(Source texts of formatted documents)
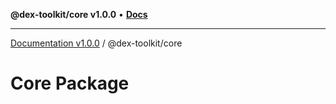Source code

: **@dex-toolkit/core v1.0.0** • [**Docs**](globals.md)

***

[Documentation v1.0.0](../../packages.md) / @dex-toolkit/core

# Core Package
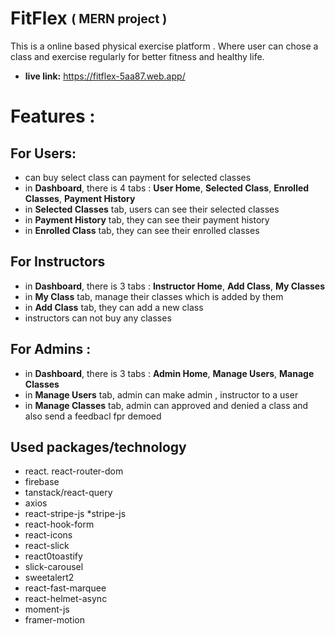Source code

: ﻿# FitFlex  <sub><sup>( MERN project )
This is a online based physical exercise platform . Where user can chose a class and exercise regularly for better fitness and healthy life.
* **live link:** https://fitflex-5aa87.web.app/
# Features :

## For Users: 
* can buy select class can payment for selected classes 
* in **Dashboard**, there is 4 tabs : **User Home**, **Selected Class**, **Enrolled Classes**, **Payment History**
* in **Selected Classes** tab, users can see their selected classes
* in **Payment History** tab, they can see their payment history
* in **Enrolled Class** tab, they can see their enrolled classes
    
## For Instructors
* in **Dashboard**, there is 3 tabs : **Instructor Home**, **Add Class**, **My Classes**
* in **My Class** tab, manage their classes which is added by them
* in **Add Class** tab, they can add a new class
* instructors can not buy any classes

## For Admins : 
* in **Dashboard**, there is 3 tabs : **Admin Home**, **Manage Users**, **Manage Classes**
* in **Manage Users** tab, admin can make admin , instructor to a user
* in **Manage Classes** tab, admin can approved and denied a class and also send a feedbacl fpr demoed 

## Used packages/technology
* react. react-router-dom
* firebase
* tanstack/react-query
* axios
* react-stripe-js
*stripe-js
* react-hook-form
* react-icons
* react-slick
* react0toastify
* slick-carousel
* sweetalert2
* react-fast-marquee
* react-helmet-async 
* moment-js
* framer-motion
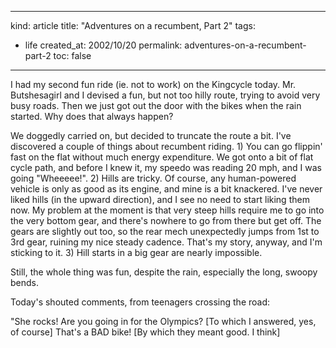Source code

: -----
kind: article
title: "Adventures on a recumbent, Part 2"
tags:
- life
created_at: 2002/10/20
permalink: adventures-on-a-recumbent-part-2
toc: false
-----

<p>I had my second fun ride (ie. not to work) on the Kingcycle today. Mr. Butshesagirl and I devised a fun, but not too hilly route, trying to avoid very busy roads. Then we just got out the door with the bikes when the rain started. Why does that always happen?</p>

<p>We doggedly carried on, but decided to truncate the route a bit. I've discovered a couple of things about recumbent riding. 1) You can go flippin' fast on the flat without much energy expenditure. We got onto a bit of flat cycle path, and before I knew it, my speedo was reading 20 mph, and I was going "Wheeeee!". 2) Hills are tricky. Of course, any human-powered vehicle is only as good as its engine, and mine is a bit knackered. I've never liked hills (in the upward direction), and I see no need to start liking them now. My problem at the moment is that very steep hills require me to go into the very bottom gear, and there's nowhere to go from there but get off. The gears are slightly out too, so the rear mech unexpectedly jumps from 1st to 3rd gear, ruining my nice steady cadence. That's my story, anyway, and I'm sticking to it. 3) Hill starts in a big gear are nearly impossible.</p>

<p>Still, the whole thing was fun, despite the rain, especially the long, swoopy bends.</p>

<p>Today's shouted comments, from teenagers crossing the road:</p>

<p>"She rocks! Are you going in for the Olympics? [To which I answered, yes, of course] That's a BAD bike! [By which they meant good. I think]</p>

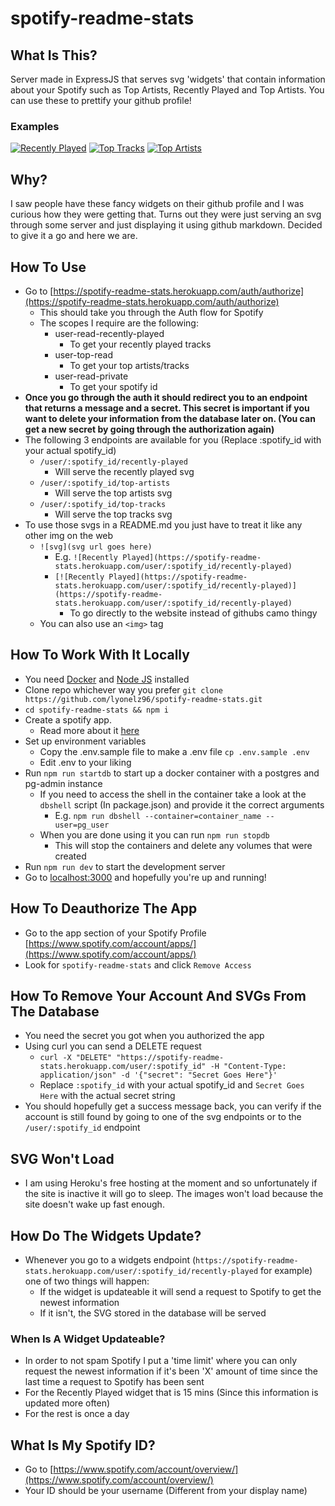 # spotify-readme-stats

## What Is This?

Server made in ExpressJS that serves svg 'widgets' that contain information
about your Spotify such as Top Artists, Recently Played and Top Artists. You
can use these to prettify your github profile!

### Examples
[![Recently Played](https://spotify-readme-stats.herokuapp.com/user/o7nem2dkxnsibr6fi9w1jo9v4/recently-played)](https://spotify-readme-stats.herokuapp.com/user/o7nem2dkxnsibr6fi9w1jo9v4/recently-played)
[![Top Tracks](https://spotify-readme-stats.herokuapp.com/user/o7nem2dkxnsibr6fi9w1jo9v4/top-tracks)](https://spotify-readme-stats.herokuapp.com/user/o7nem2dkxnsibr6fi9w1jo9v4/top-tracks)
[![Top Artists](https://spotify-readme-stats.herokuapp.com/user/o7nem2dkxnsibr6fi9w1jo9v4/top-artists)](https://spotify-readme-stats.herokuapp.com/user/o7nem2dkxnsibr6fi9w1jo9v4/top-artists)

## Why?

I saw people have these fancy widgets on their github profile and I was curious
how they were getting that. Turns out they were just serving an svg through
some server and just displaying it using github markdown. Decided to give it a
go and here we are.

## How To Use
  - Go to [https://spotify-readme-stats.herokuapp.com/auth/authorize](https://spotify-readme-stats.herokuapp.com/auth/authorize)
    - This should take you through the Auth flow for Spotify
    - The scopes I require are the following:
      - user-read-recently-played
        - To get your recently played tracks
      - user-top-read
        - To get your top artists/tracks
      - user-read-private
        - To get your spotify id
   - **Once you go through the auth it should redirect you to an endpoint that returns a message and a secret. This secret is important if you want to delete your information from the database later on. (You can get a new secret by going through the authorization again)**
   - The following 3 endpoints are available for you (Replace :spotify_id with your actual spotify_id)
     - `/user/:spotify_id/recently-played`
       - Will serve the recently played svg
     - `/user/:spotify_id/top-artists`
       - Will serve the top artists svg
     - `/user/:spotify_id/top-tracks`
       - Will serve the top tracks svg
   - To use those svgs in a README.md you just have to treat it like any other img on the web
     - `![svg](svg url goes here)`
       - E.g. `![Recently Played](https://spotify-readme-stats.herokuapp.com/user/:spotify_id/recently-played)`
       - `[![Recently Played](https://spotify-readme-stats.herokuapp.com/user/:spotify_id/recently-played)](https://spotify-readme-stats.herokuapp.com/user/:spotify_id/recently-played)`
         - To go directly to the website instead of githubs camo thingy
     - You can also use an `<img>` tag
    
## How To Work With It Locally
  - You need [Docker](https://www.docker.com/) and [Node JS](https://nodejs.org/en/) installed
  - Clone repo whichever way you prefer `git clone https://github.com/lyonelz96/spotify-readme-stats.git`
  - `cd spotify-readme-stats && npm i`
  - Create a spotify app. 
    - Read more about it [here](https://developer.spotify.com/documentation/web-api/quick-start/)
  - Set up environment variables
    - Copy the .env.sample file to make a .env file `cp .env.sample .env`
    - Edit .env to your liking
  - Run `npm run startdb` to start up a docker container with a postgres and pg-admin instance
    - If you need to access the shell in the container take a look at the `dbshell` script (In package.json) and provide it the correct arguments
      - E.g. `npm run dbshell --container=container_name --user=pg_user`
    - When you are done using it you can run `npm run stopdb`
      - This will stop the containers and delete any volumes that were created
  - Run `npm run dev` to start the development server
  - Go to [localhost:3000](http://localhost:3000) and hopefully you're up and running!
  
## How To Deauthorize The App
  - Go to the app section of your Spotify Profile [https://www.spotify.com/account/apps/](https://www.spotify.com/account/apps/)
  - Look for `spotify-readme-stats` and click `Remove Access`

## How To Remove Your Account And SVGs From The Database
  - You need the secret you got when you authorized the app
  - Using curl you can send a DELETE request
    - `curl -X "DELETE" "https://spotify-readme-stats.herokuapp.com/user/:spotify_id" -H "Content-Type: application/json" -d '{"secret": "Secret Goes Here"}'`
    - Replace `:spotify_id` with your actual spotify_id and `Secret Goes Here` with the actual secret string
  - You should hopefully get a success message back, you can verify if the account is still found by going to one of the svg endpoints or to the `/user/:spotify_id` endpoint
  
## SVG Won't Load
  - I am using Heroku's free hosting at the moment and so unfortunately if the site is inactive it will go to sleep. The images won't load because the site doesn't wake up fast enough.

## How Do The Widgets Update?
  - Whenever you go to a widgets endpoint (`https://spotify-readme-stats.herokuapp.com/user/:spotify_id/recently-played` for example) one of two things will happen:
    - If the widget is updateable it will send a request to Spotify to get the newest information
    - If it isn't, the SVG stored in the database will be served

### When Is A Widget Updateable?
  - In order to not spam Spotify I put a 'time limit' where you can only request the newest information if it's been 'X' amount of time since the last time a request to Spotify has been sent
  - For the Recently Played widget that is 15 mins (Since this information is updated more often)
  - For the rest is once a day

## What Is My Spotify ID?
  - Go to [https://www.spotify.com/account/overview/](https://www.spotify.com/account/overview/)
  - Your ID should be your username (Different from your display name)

> Task details
Please extract exactly the lines of the data, from the first through the line containing "This is a online", and add no pictures to the copy.

> Expected answer
Source code

: **@dex-toolkit/core v1.0.0** • [**Docs**](globals.md)

***

[Documentation v1.0.0](../../packages.md) / @dex-toolkit/core

# Core Package
Source code

: ﻿# FitFlex  <sub><sup>( MERN project )
This is a online based physical exercise platform . Where user can chose a class and exercise regularly for better fitness and healthy life.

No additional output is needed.